Hi @JustinChu, for my dataset I have checked the bed file and all the alignments I am missing in the plot are there but are missing in the links, karyotype, and SeqOrder files. Filtering by mapping Q seems not to be the issue. I could also send you my two assemblies if that helps. The genomes are standard mammal genomes and very conserved between the two species so I would assume this is not an issue of repeats.

Bildschirmfoto 2022-11-04 um 11 44 45

VMU_Ajub_Pben_label_100

mptrsen commented 1 year ago

@mptrsen Can you try the latest commit with the MAPQ parameter set to 0?

Same result, sorry. I'll upload the alignment SAM next week.

JustinChu commented 1 year ago

@sven1990 Sending me the assemblies would be very helpful. Also, let me know what syntenic region you expect to see on the plot that is only visible when you subset the chromosome.

Sven-Winter commented 1 year ago

Hi @JustinChu,

thanks for looking into it.

You can download the assemblies from my dropbox [(https://www.dropbox.com/sh/rvp92mdi9pcsw4h/AAAi3HpFwvykg7HwwUp4pP2da?dl=0)]

I expect to see syntenic regions between the largest 19 scaffolds (chromosomes) of both assemblies. However, the plot so far does not show synteny between scaffold_19 of VMU_Ajub_asm_1.0 and scaffold NC_057357.1 from GCF_016509475.1.

As I mentioned before, there are alignments in the bed file, but in the end, they are missing in the plot.

Thanks again!

Sven

mptrsen commented 1 year ago

I have updated the uploaded data with the recent SAM. Hope that helps.

(samtools flagstats reports a 100% mapping rate)

I ran Jupiter with:

jupiter name=Micpus ref=reference.fa fa=scaffolds.fa MAPQ=0
Sven-Winter commented 1 year ago

Hi @JustinChu,

I know you are likely busy with other tasks but did you maybe have the chance to look into my two assemblies?

I very much appreciate your help.

JustinChu commented 1 year ago

@sven1990 I'll try to have a fix or explanation by Friday.

JustinChu commented 1 year ago

@mptrsen I think there might be a conflict of temporary files causing issues in your output.

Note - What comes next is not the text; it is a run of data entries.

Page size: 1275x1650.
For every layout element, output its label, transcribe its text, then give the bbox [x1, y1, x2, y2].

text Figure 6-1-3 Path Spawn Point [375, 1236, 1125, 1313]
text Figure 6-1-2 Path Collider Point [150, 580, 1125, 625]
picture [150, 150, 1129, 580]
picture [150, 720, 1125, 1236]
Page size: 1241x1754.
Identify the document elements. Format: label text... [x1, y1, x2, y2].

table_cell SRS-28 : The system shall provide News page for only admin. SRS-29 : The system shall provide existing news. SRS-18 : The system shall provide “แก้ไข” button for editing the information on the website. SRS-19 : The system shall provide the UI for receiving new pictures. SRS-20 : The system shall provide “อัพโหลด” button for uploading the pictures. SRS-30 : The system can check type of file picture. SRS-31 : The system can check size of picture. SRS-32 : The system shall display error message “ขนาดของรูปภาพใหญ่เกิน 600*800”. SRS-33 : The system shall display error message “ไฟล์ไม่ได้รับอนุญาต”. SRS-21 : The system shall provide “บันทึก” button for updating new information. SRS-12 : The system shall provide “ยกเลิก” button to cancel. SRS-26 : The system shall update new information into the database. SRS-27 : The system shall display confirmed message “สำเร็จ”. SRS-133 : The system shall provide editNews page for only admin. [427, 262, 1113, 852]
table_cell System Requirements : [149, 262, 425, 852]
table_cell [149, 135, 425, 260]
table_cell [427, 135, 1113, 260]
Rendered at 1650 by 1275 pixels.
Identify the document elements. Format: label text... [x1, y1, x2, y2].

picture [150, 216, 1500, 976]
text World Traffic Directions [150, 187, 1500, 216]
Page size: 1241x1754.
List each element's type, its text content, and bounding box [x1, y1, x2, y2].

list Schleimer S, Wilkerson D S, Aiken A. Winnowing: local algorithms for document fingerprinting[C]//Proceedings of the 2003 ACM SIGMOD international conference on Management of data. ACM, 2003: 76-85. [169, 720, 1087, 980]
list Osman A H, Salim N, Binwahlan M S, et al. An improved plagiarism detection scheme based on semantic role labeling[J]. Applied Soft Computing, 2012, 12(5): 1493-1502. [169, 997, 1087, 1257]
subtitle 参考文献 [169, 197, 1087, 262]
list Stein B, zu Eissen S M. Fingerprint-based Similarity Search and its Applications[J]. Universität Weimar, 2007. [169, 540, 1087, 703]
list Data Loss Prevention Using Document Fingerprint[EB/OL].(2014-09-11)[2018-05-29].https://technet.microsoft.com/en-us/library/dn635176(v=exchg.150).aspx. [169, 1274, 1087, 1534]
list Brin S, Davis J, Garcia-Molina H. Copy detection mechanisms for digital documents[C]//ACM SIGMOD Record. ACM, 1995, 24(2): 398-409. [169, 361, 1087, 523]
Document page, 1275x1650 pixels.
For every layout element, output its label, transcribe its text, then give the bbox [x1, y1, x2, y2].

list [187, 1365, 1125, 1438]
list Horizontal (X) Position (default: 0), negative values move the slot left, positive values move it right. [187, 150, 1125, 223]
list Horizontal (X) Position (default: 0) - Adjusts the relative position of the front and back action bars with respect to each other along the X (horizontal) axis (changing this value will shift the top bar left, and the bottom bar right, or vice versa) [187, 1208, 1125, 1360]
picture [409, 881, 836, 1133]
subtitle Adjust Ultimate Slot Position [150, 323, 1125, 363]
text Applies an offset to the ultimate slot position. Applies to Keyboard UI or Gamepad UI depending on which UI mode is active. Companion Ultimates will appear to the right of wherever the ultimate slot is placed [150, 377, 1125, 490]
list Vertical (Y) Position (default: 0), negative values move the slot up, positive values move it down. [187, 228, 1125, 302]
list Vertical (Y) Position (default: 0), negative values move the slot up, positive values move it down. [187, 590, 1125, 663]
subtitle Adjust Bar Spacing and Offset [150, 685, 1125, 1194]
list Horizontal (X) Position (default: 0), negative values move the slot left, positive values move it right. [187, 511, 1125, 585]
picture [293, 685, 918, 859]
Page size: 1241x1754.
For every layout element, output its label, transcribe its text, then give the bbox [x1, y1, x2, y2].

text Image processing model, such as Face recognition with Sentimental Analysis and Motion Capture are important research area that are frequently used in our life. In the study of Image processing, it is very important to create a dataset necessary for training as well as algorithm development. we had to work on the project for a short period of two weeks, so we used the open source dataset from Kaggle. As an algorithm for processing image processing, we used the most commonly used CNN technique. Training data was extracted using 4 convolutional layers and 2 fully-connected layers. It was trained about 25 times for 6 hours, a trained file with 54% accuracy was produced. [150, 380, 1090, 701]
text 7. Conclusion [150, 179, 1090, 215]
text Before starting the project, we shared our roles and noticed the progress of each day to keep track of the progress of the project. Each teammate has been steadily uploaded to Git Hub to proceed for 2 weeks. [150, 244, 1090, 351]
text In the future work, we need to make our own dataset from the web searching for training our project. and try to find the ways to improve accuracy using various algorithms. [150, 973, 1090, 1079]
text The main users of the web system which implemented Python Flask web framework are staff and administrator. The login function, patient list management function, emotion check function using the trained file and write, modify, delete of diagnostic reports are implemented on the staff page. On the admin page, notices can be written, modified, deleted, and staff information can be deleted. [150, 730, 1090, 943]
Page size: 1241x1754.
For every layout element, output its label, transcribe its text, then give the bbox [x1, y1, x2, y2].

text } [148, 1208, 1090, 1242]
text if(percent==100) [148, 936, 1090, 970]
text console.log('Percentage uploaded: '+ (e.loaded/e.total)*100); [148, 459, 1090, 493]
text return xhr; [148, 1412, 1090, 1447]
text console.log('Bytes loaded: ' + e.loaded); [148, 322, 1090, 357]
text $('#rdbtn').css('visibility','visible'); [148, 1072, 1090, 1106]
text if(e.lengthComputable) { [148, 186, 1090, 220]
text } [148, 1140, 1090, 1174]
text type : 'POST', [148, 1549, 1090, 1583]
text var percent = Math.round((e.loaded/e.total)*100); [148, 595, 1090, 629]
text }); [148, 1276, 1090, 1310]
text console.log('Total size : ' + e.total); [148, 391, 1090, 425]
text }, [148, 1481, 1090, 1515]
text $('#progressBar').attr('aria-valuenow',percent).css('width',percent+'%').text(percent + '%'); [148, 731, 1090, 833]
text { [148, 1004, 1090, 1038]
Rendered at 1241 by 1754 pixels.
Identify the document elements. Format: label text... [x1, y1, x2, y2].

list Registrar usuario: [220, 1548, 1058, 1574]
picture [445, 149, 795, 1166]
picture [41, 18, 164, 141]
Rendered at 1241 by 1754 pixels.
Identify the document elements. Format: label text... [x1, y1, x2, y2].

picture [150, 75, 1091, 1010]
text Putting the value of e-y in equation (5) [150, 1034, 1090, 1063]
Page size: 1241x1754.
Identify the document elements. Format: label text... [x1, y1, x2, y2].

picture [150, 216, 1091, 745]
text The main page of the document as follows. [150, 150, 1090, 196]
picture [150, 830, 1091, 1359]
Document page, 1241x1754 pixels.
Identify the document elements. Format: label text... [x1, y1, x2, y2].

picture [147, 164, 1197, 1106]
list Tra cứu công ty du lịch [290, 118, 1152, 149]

I get different results when I run the data with the same parameters minBundleSize=1 and maxGap=9999999999 : Micpus_1_9999999999

Having such a high max gap probably isn't very accurate to true synteny interpretations so here are results with minBundleSize=1 and maxGap=100000 (default): Micpus_1_100000

I also ran it off your sam file and got the same figure so I suspect it is an issue with the *links* files.

I'm not sure if this completely lines up with your MUMMER results so let me know if you see something strange.

The file conflict is something I think I can resolve the issue by making relevant parameters part of the temporary filenames so this happens less, though at the moment make sure you are removing and *links* files after changing parameters relevant to links.

JustinChu commented 1 year ago

@sven1990 The issue in your case was the ng parameter was filtering the scaffolds that you were interested in. I honestly should have recognized it sooner. Sorry, I took so long. Here are the results with ng=120: test

Perhaps I should change the default as assemblies are becoming far more contiguous these days. Maybe a more useful filtering parameter rather than ng would be a minimum size like the parameter I use for the reference genome.

Sven-Winter commented 1 year ago

@JustinChu thank you a lot, really appreciate your help. I did not know you could set ng >100.